Artikel 5 Woongebied
5.1 Bestemmingsomschrijving
De voor het 'Woongebied' aangewezen gronden zijn bestemd voor:
-
a. het wonen met aan-huis-gebonden beroepen en kleinschalige bedrijfsmatige activiteiten;
-
b. bij deze bestemming behorende voorzieningen, zoals erven, wegen, nutsvoorzieningen, speelvoorzieningen, parkeervoorzieningen, water(berging) en groen.
5.2 Bouwregels
Voor het bouwen gelden de volgende regels:
-
a. op deze gronden mogen hoofdgebouwen, aan- en uitbouwen, bijgebouwen en bouwwerken, geen gebouwen zijnde, worden gebouwd;
-
b. hoofdgebouwen worden binnen het bouwvlak gebouwd;
-
c. de goothoogte van gebouwen bedraagt ten hoogste de ter plaatse van de aanduiding 'maximale goothoogte (m)' aangegeven goothoogte;
-
d. de onderlinge afstand tussen hoofdgebouwen bedraagt ten minste 1,5 m indien de woningen niet aaneengebouwd worden;
-
e. de afstand van een hoofdgebouw tot een zijerfgrens met een weg of parkeerplaats bedraagt ten minste 0,5 m;
-
f. indien niet in de zijdelingse perceelsgrens wordt gebouwd, bedraagt de afstand van het hoofdgebouw tot de zijdelingse perceelsgrens ten minste 0,5 m;
-
g. het aantal woningen binnen het bouwvlak mag niet meer bedragen dan door middel van de aanduiding 'maximum aantal wooneenheden' is aangegeven;
-
h. de afstand van aan- en uitbouwen, bijgebouwen en overkappingen tot de voorgevel (of het verlengde daarvan) van het hoofdgebouw bedraagt ten minste 1m;
-
i. de afstand van aan- en uitbouwen en bijgebouwen tot de zijerfgrens met een weg of parkeerplaats bedraagt ten minste 0,5 m;
-
j. de goothoogte van aan- en uitbouwen, bijgebouwen en overkappingen bedraagt ten hoogste 3 m;
-
k. het gezamenlijk oppervlak van aan- en uitbouwen, bijgebouwen en overkappingen bedraagt ten hoogste 50% van het zij- en achtererf met een maximum van 75 m²;
-
l. de diepte van aan- en uitbouwen aan de achtergevel mag niet meer bedragen dan 4 m.
5.3 Nadere eisen
Het college van burgemeester en wethouders zijn - met in acht name van de maxima en minima, zoals hiervoor aangegeven - bevoegd nadere eisen te stellen ten aanzien van:
-
a. de situering en afmeting van gebouwen;
-
b. de situering van parkeervoorzieningen;
-
c. de situering en inrichting van overige verkeersvoorzieningen;
-
d. de situering van groenvoorzieningen en speelvoorzieningen;
-
e. een dubbelfunctie voor waterberging in openbaar gebied;
met dien verstande dat:
-
1. daardoor de gebruikswaarde van de gronden niet onevenredig wordt geschaad;
-
2. geen inbreuk wordt gemaakt op het maximaal toelaatbaar te bouwen oppervlak;
-
3. niet geëist kan worden dat de goothoogte van een hoofdgebouw minder dan 4 m bedraagt;
-
4. niet geëist kan worden dat de goothoogte en bouwhoogte van aanbouwen en vrijstaande bijgebouwen minder dan 2,3 m respectievelijk 3 m bedraagt en de lengte van deze bebouwing in de zijerfgrens, gemeten in de zijerfgrens, minder dan 3 m bedraagt.
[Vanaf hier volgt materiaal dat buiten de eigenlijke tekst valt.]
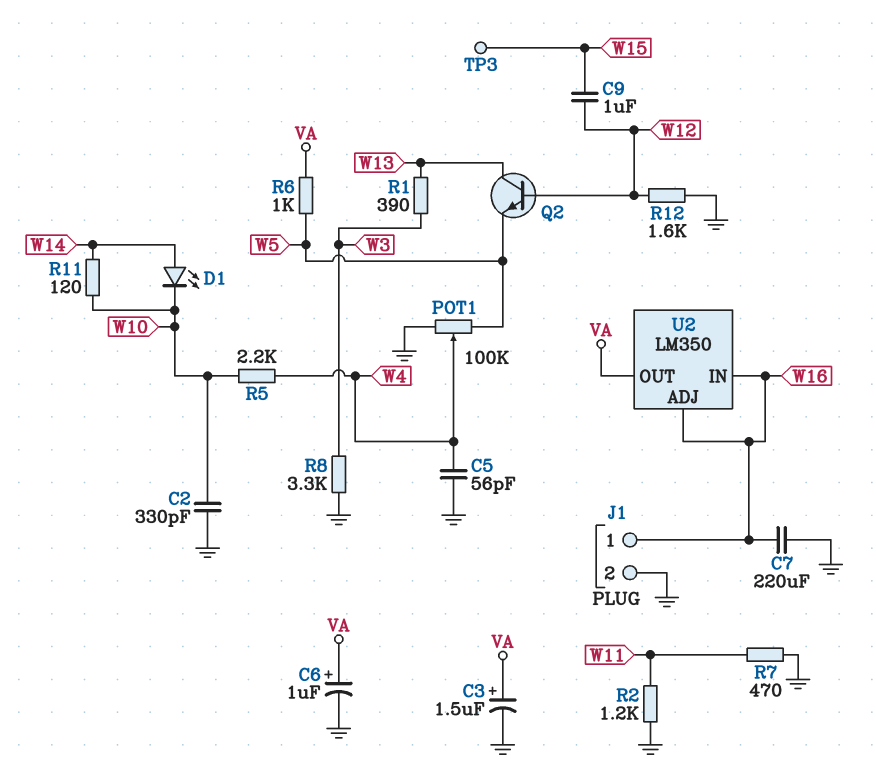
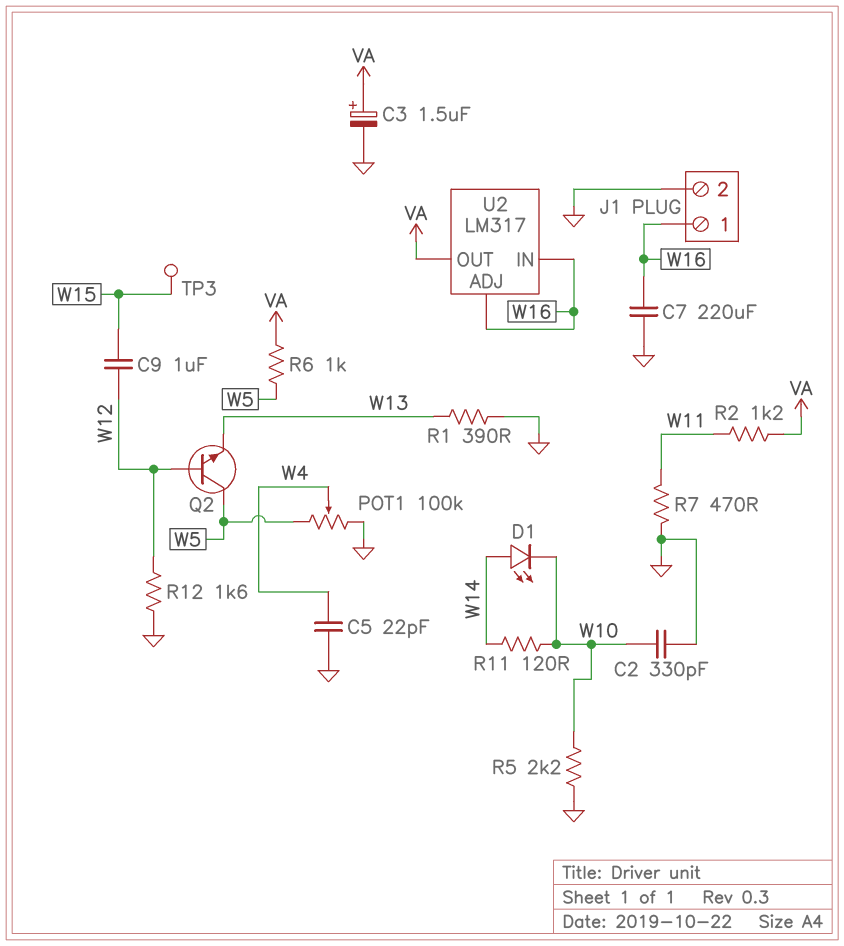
C5: 56pF (GND, W4) -> 22pF (GND, W4)
C6: 1uF (plus VA, minus GND) -> none
Q2: NPN (B W12, C W13, E W5) -> NPN (B W12, C W5, E W13)
R1: 390 (W3, W13) -> 390 (GND, W13)
R2: 1.2k (GND, W11) -> 1.2k (VA, W11)
R5: 2.2k (W4, W10) -> 2.2k (GND, W10)
R8: 3.3k (GND, W3) -> none
U2: LM350 -> LM317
5.4 Specifieke gebruiksregels
-
a. het gebruik van bijgebouwen als zelfstandige woning of afhankelijke woonruimte is niet toegestaan;
-
b. de vloeroppervlakte ten behoeve van aan-huis-gebonden beroepen en kleinschalige bedrijfsmatige activiteiten bedraagt ten hoogste 30% van de vloeroppervlakte van de betrokken woning inclusief aan-, uitbouwen en bijgebouwen met een maximum van 50 m².
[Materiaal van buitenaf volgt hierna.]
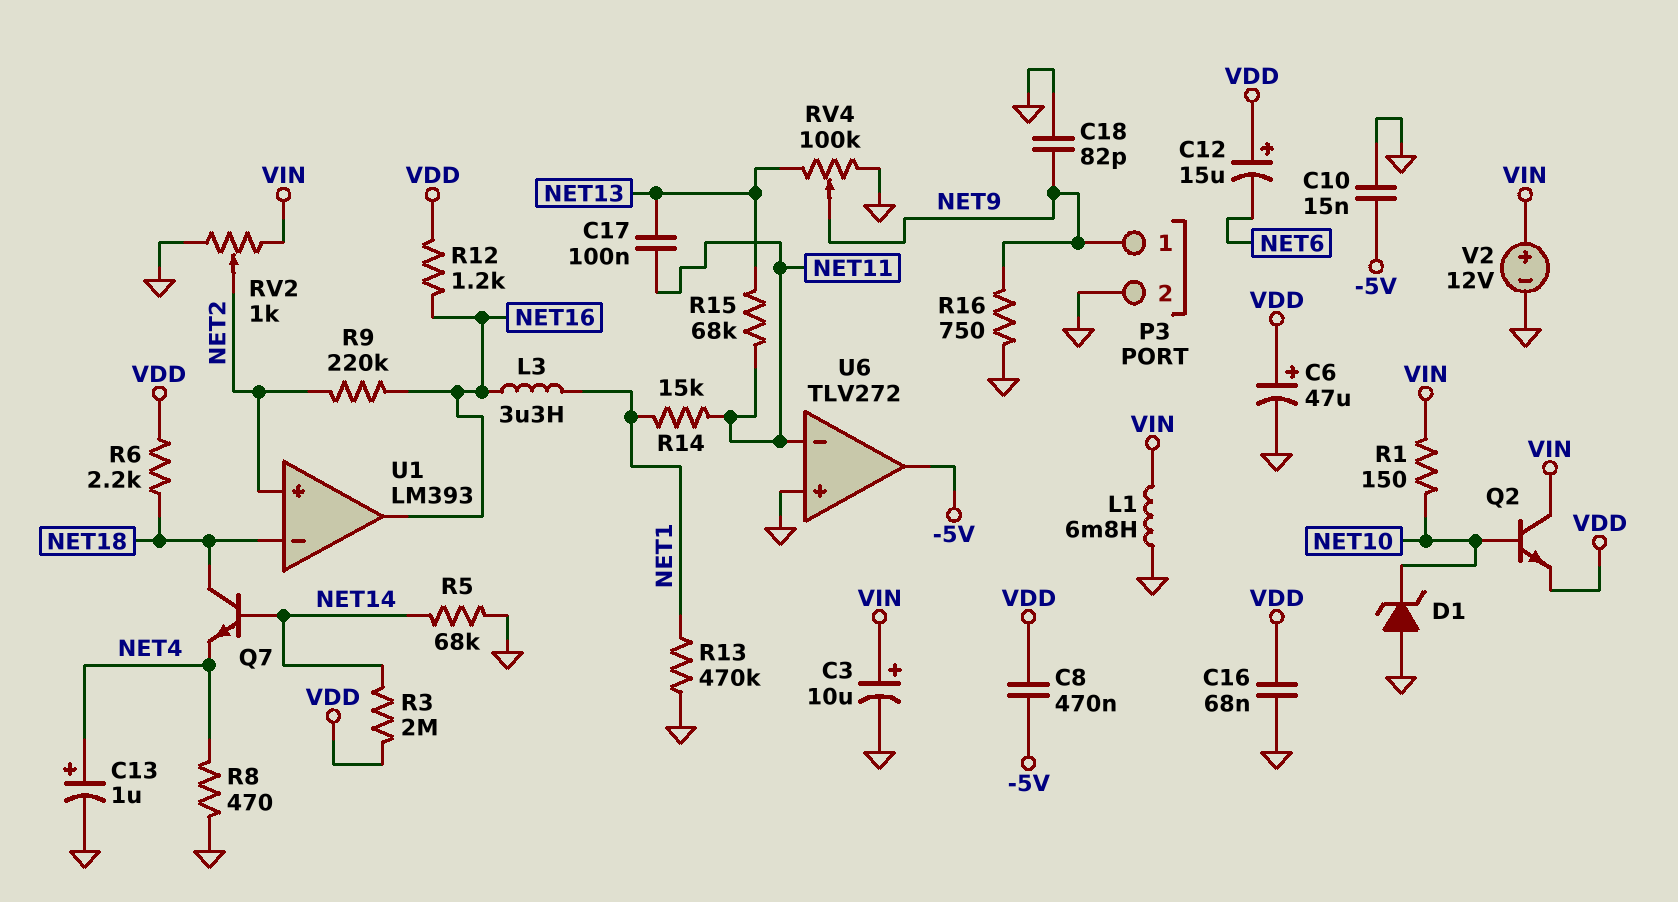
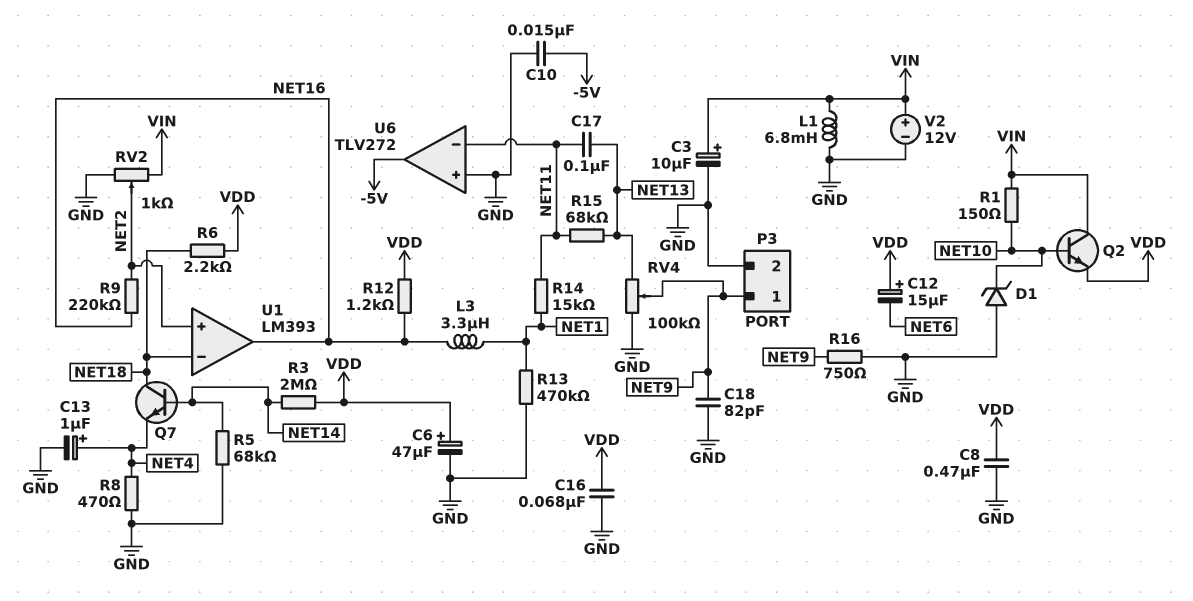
C8: 470nF (-5V, VDD) -> 470nF (GND, VDD)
5.5 Afwijken van de gebruiksregels
Bij een omgevingsvergunning kan worden afgeweken van het bepaalde in lid 5.4 onder a, waarbij wordt toegestaan dat een bijgebouw gebruikt wordt als afhankelijke woonruimte, met dien verstande dat:
-
a. een dergelijke bewoning noodzakelijk is vanuit oogpunt van mantelzorg;
-
b. er geen onevenredig aantasting plaatsvindt van in het geding zijnde belangen waaronder die van omwonenden en (agrarische) bedrijven;
-
c. de afhankelijke woonruimte binnen de vigerende regeling inzake bijgebouwen wordt ingepast met een maximale oppervlakte van 75 m2.